The word "choix": in how many lines of the records does it appear? Reply with the number alone.

↓↓↓

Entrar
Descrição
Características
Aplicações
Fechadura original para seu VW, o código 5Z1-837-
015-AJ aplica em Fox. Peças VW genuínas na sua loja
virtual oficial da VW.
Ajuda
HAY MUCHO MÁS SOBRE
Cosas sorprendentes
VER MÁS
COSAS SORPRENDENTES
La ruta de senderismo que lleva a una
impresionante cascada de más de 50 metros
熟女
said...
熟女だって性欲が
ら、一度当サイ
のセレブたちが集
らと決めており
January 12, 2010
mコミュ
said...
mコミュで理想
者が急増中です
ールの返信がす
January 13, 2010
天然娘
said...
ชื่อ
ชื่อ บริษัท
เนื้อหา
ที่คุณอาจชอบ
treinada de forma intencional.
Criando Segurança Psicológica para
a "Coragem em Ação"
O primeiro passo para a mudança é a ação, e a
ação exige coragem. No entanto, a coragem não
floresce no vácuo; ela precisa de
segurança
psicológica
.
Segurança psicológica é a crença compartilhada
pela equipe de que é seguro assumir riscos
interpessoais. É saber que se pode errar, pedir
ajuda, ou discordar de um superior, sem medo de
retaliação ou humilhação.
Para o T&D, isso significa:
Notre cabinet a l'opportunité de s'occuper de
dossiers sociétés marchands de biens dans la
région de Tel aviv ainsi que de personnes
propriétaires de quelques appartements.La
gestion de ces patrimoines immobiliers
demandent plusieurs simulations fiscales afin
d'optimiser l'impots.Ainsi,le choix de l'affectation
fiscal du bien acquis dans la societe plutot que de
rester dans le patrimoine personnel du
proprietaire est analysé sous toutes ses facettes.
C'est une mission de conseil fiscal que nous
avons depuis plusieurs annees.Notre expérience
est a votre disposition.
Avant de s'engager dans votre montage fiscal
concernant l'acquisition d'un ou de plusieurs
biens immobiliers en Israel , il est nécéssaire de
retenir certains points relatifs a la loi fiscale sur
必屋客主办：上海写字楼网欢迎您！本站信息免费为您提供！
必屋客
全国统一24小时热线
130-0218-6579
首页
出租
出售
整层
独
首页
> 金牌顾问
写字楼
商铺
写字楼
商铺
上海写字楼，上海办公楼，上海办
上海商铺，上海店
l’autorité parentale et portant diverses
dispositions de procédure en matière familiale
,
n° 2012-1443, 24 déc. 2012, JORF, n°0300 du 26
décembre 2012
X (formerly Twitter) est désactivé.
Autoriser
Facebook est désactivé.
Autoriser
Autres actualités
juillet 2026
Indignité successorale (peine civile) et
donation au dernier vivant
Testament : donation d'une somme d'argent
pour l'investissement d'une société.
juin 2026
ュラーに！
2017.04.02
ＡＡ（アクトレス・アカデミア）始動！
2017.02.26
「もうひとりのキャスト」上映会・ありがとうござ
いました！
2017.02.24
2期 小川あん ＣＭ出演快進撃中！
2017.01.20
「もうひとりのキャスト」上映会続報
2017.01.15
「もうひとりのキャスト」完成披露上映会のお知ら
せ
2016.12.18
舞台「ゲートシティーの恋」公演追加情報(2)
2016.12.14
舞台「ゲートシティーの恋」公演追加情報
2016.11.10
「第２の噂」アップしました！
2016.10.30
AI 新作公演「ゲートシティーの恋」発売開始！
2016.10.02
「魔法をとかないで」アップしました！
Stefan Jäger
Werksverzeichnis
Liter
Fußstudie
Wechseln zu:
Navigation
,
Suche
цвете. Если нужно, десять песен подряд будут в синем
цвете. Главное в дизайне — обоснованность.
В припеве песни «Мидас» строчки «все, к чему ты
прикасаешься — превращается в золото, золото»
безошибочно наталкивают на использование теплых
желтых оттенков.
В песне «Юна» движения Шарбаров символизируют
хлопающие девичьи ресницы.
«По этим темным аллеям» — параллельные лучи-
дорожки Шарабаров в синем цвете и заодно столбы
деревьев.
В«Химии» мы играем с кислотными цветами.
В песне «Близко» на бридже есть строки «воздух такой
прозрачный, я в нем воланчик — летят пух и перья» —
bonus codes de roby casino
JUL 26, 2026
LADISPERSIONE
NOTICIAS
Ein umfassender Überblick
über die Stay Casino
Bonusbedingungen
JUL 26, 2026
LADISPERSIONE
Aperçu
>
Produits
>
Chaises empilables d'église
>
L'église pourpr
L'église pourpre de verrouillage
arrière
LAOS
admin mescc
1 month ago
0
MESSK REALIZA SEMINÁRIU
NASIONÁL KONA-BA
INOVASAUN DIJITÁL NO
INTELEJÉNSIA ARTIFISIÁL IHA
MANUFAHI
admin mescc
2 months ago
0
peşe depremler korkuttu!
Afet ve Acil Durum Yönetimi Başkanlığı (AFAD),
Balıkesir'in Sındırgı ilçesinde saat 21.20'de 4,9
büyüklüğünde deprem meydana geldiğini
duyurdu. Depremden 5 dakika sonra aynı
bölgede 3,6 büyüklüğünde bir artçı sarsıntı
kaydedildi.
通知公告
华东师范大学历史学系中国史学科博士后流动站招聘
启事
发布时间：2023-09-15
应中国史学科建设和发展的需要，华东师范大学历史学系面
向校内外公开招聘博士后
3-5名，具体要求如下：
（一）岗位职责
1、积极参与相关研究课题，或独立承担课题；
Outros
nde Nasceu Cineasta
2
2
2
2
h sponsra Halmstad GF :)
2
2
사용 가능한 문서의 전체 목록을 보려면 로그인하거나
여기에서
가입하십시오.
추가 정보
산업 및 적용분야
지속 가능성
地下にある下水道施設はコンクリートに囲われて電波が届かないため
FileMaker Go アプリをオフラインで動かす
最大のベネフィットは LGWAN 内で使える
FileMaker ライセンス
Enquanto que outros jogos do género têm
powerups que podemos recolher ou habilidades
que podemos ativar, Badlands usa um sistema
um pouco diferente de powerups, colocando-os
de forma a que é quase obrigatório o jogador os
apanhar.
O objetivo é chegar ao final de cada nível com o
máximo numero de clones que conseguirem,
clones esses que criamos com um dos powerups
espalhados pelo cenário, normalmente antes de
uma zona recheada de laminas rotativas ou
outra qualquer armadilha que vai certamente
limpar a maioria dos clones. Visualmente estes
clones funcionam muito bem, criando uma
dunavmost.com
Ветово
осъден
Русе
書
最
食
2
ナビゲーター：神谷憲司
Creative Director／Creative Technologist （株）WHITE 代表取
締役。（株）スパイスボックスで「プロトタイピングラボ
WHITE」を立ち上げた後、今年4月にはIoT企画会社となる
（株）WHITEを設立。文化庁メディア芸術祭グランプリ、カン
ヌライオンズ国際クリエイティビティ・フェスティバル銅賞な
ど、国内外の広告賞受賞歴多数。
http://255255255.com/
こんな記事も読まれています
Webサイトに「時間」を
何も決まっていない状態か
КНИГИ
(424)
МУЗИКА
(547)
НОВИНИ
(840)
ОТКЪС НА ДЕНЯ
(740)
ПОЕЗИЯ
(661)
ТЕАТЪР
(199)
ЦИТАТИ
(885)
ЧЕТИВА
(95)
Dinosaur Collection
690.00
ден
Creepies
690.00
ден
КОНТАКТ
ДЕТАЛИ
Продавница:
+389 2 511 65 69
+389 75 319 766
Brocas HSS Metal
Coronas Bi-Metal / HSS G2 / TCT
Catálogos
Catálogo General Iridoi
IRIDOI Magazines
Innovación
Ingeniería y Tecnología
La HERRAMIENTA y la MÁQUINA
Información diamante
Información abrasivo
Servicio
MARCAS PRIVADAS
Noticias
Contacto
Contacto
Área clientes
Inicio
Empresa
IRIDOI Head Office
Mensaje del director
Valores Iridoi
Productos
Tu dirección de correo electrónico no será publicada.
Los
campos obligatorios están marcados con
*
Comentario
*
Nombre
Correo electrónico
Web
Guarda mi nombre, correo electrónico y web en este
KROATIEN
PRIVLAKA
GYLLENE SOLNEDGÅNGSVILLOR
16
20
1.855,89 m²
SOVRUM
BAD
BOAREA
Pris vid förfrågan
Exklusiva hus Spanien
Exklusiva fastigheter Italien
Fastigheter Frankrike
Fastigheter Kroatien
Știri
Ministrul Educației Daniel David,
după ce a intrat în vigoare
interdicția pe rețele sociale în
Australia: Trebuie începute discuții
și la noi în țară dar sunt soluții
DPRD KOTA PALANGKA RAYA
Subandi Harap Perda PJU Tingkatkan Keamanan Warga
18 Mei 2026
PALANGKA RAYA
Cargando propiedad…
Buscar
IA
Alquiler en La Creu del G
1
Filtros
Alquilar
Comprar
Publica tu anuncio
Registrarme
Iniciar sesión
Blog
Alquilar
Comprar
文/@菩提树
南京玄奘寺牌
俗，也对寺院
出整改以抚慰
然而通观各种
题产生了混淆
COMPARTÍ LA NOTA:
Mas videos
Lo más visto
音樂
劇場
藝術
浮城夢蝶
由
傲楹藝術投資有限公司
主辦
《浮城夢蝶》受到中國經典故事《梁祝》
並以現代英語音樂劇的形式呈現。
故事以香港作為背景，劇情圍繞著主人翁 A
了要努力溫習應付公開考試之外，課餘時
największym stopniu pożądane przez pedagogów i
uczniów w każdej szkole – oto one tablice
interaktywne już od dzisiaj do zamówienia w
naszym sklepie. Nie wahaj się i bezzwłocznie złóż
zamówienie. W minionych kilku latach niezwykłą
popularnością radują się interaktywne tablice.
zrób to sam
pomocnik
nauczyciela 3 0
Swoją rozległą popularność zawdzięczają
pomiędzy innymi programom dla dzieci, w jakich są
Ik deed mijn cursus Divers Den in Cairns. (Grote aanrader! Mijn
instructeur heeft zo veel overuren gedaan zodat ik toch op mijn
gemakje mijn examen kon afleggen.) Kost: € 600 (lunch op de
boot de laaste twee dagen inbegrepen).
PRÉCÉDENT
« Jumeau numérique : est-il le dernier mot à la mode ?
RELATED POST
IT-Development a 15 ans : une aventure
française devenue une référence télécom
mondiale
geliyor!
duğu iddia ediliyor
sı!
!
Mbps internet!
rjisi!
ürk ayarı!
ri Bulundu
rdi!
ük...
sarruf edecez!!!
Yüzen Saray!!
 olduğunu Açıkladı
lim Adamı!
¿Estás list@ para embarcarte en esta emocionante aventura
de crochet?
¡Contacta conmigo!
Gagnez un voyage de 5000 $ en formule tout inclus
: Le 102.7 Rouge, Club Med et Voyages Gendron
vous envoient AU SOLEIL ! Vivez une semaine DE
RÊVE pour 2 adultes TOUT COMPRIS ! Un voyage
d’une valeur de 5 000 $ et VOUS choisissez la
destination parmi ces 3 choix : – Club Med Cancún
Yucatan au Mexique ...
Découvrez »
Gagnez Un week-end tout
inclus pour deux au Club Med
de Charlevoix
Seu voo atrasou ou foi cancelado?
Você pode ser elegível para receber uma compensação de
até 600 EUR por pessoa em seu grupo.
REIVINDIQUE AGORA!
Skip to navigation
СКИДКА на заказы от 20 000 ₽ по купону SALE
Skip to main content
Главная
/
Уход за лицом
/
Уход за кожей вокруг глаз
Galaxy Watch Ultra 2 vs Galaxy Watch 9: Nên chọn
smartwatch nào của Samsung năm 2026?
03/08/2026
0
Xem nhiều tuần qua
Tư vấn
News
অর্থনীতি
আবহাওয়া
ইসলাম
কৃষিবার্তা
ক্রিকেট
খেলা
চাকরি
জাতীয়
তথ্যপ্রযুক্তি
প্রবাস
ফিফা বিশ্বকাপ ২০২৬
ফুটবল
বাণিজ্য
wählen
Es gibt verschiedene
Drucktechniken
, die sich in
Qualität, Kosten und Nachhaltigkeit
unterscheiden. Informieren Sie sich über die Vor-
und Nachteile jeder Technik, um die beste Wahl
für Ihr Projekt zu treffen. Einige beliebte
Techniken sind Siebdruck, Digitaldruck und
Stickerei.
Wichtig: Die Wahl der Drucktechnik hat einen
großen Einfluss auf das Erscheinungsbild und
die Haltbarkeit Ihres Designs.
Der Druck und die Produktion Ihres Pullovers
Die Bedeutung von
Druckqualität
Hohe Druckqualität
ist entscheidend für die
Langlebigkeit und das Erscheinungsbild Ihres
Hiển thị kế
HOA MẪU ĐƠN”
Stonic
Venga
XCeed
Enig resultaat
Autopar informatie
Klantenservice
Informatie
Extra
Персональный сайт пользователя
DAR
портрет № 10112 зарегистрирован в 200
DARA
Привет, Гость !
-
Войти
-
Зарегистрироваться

↑↑↑

**SOLUTION TO THIS PROBLEM**
2